### TASK GOAL
Starting at the line that holds "Figure 7. Grade" and stopping at the line that holds "Table 4. Engine", restate the records below word for word, with both of those lines included.

### DATA RECORDS
*** Block opens ***

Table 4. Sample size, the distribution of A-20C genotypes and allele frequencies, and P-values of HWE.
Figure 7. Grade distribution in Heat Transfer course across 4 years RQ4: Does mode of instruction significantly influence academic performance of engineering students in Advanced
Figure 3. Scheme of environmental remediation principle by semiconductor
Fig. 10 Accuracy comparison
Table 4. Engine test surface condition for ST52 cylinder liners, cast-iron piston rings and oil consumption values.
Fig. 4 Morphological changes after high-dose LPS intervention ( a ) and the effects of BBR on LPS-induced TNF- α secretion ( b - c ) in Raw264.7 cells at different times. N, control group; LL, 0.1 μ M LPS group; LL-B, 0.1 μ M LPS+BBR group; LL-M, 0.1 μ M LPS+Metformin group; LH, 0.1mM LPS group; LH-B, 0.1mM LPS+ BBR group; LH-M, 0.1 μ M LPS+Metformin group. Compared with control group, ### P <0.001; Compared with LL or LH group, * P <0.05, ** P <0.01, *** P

*** Block closes ***
*** Block opens ***

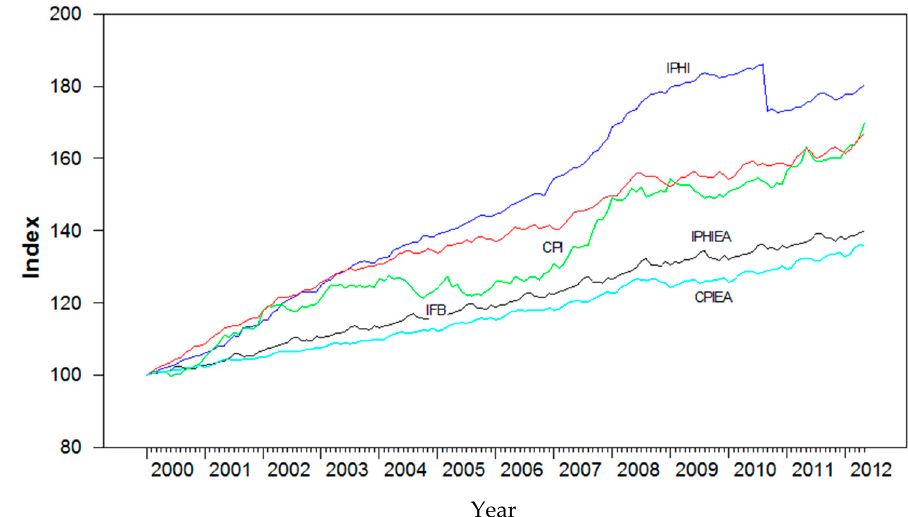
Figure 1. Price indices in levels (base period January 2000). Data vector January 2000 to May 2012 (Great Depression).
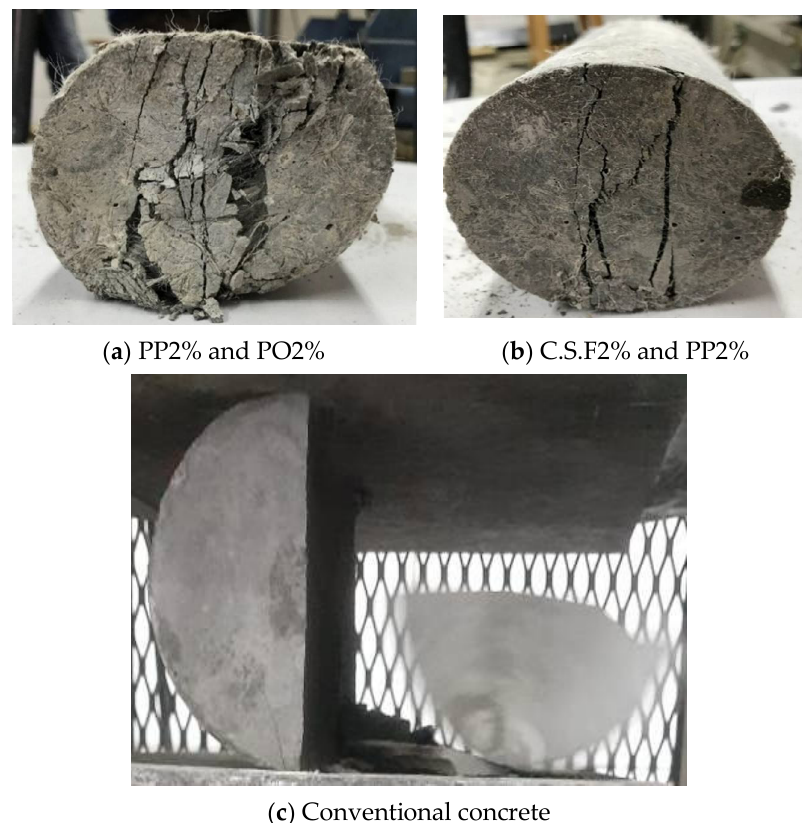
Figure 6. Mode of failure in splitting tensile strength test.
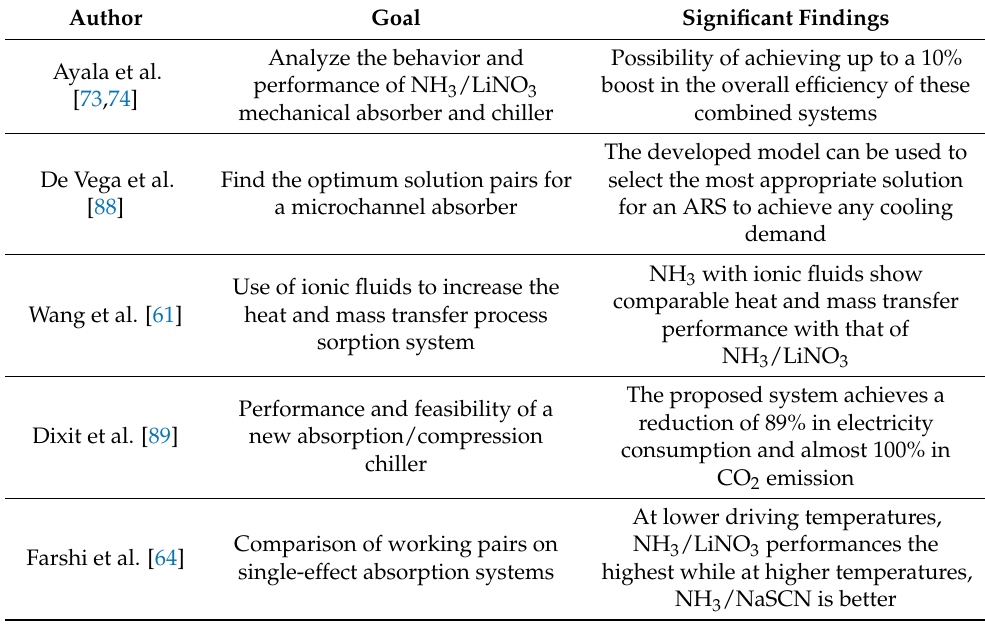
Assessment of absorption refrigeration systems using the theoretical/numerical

*** Block closes ***

### ANSWER FOR THIS EXERCISE
Figure 7. Grade distribution in Heat Transfer course across 4 years RQ4: Does mode of instruction significantly influence academic performance of engineering students in Advanced
Figure 3. Scheme of environmental remediation principle by semiconductor
Fig. 10 Accuracy comparison
Table 4. Engine test surface condition for ST52 cylinder liners, cast-iron piston rings and oil consumption values.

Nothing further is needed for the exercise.